Still, Hollywood isn't the capital of male pattern vanity. That title apparently belongs to Japan, which is said to be the world's largest toupee market.
The Japanese also invented "kanekalon," the fiber of choice for synthetic hair because "it can be teased, thinned and set in hot rollers," says Ron Zagon of Cal East Imports, a Beverly Hills, Calif., wig mart.
Making toupees is a laborious process. Strands of hair must be hand-tied to a polyurethane, nylon or silicone mesh base using a small, crochetlike needle. Because a typical piece takes weeks to construct, most are assembled in Asia, where wages are lower.
(One label at Wilshire Wigs reads: "Rene of Paris, Van Nuys, Calif. Made in Thailand.")
`Howard' on top? Or `Marco'?
Some hairpieces are tailor-made, based on molds of customer heads marked with instructions for color, density and direction of hair growth. Others are off-the-shelf models, marketed under such style names as "Wall Street," "Leading Man," "Howard" and "Marco."

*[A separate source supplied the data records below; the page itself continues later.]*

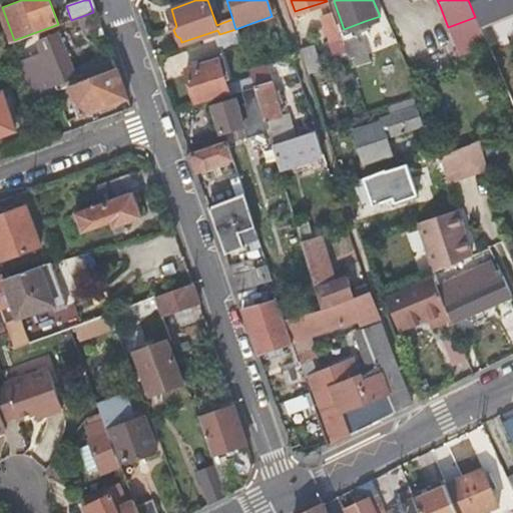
[(512,0),(468,0),(475,17),(499,7),(502,12),(512,7),(512,5),(512,2),(512,1),(512,0)]
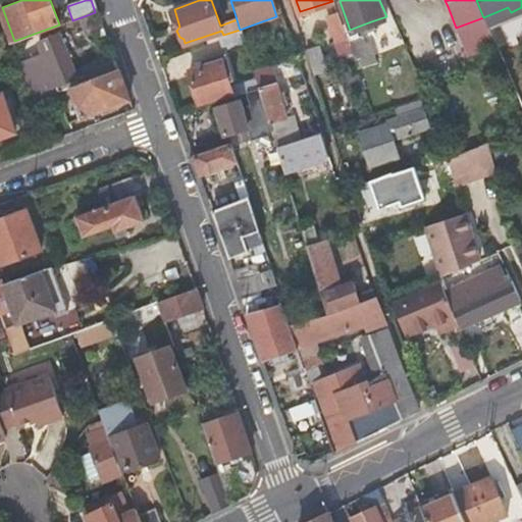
[(336,12),(331,13),(326,15),(335,41),(329,52),(330,56),(350,50),(345,36),(336,12)]
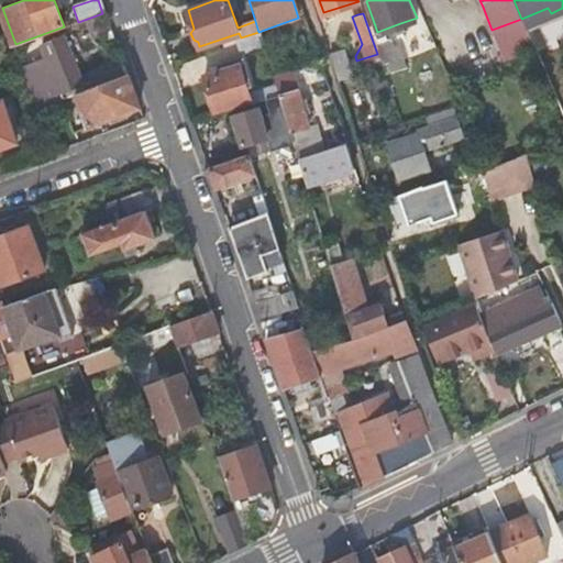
[(262,43),(258,32),(241,37),(238,39),(241,51),(262,43)]
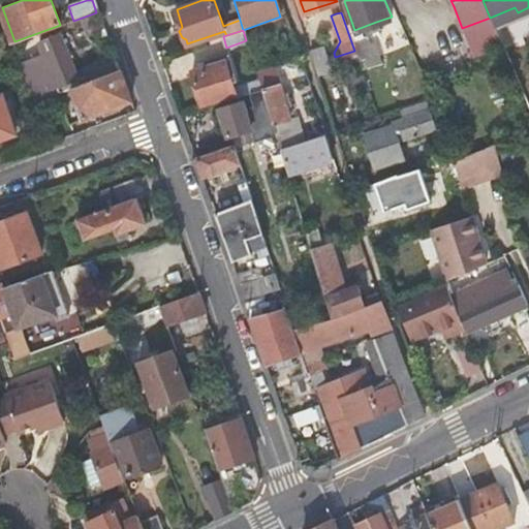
[(47,99),(97,82),(101,80),(95,65),(71,74),(56,33),(35,40),(40,54),(32,58),(47,99)]
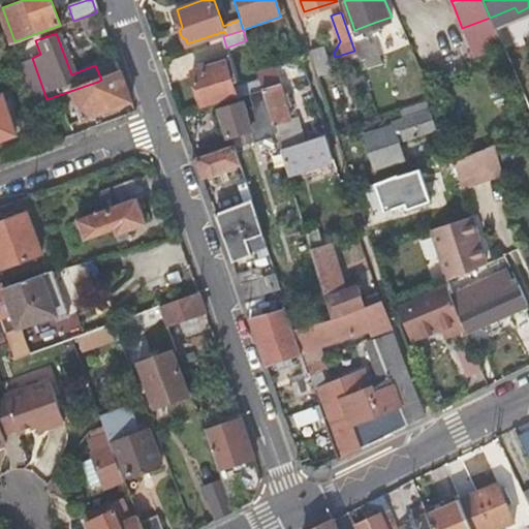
[(349,36),(354,51),(358,61),(382,53),(378,43),(364,49),(359,33),(349,36)]
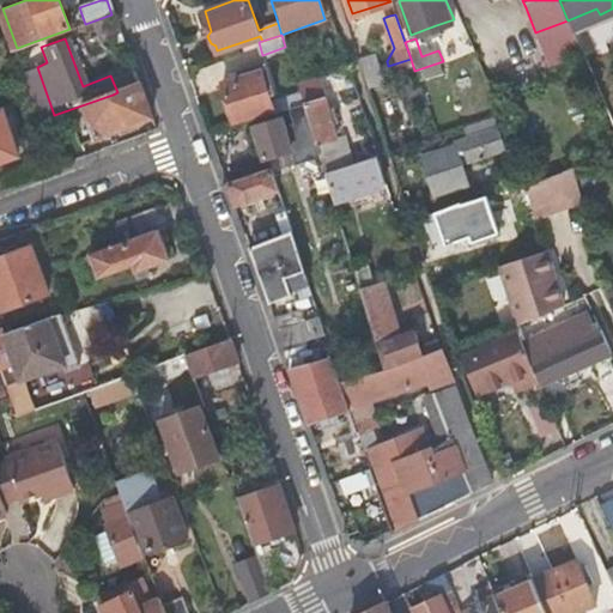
[(371,83),(380,79),(387,77),(377,49),(362,55),(371,83)]
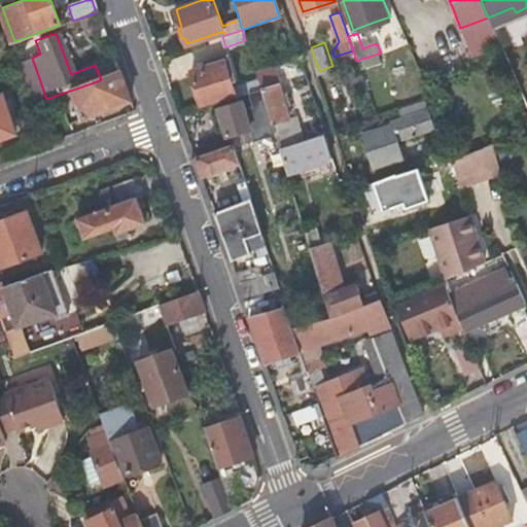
[(206,60),(208,64),(222,59),(226,57),(224,53),(206,60)]
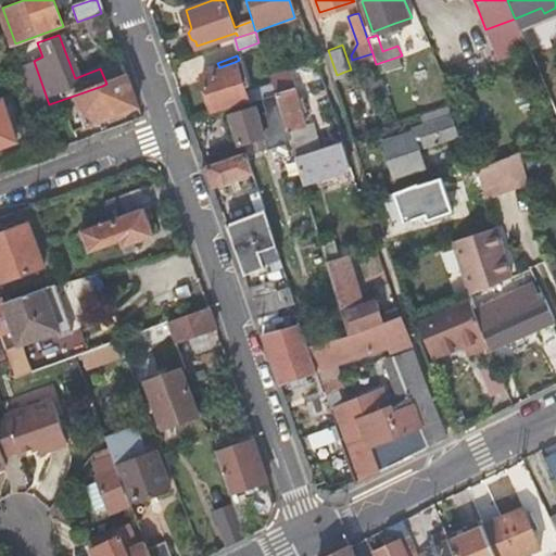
[(247,102),(262,97),(274,92),(272,85),(270,80),(243,89),(235,62),(219,67),(201,75),(213,109),(245,98),(247,102)]
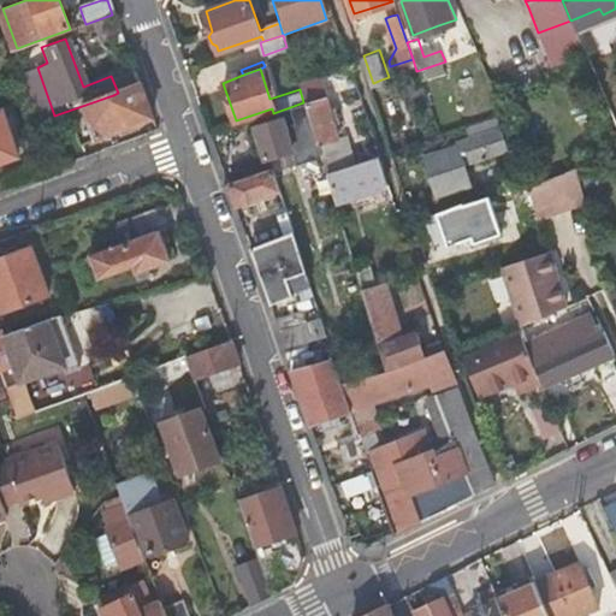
[(298,87),(300,89),(301,94),(317,88),(314,81),(298,87)]
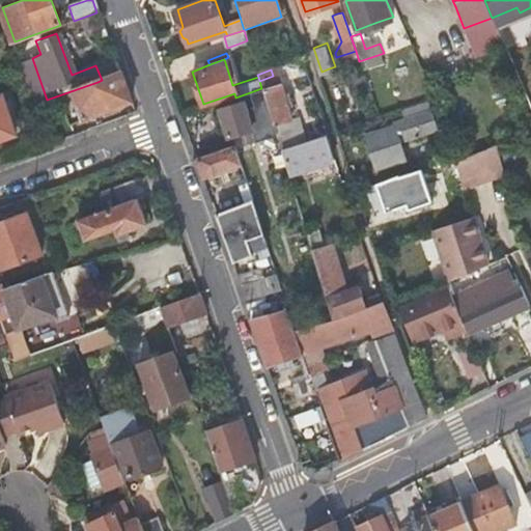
[(47,100),(28,106),(39,136),(109,111),(98,82),(47,100)]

Customers batten down their hatches in several ways: ouchless double-sided tape, glue or hidden clips. A few decades ago, suction-cup wigs enjoyed a brief run.
At chains such as Hair Club for Men, rugs are glommed onto existing hair and must be adjusted every few weeks. Although the prices are far higher than those in traditional toupee shops, "the product is exactly the same," says Anthony Santangelo, president of the Chicago-based American Hair Loss Council. "It's all marketing."
Still, Santangelo credits Hair Club with reinventing the toupee's battered image and fueling "fever-pitch growth" in the estimated $280 million-a-year U.S. hairpiece industry.
As for the future, various innovations seem plausible. How about a Velcro toupee? Or magnetic rugs for men who have metal plates in their heads?
In the eyes of comedians, of course, a more likely scenario is the one in "Star Trek: The Next Generation" - a civilization so advanced it can send spaceships to the far reaches of the universe, disable enemies with phasers and beam citizens from one location to another, atom by atom.
Yet it can't give Capt. Jean Luc Picard a head of hair.